Segment Start: Data

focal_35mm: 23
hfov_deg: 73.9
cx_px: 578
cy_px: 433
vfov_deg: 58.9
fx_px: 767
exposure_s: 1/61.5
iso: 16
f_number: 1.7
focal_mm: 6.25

Segment End: Data
Segment Start: Data

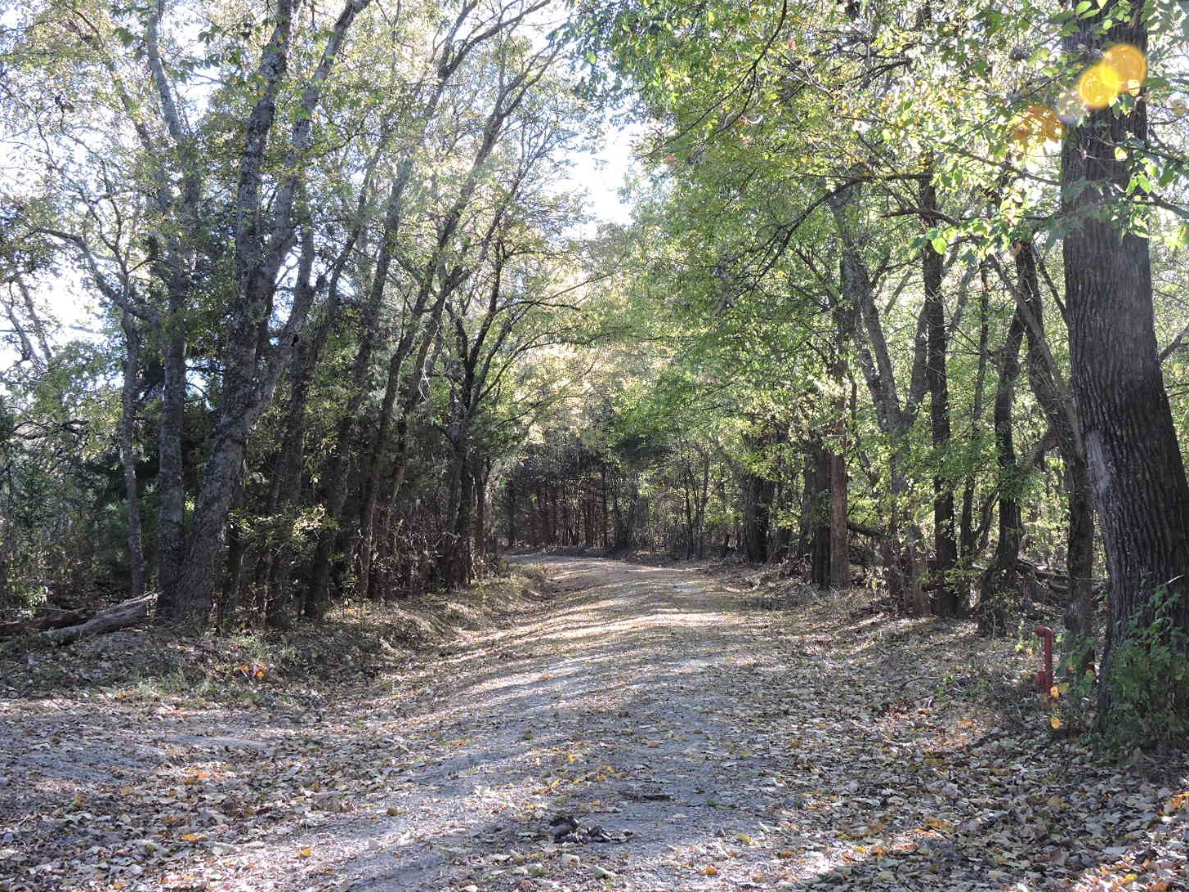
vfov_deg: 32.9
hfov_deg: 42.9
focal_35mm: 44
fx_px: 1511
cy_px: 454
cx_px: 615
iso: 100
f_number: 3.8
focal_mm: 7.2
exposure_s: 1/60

Segment End: Data

Activity: Return a word-for-word copy of the lines above from the one holding "focal_35mm: 23" through the one holding "focal_mm: 6.25", with both of them included and nothing besides.

Completed task:
focal_35mm: 23
hfov_deg: 73.9
cx_px: 578
cy_px: 433
vfov_deg: 58.9
fx_px: 767
exposure_s: 1/61.5
iso: 16
f_number: 1.7
focal_mm: 6.25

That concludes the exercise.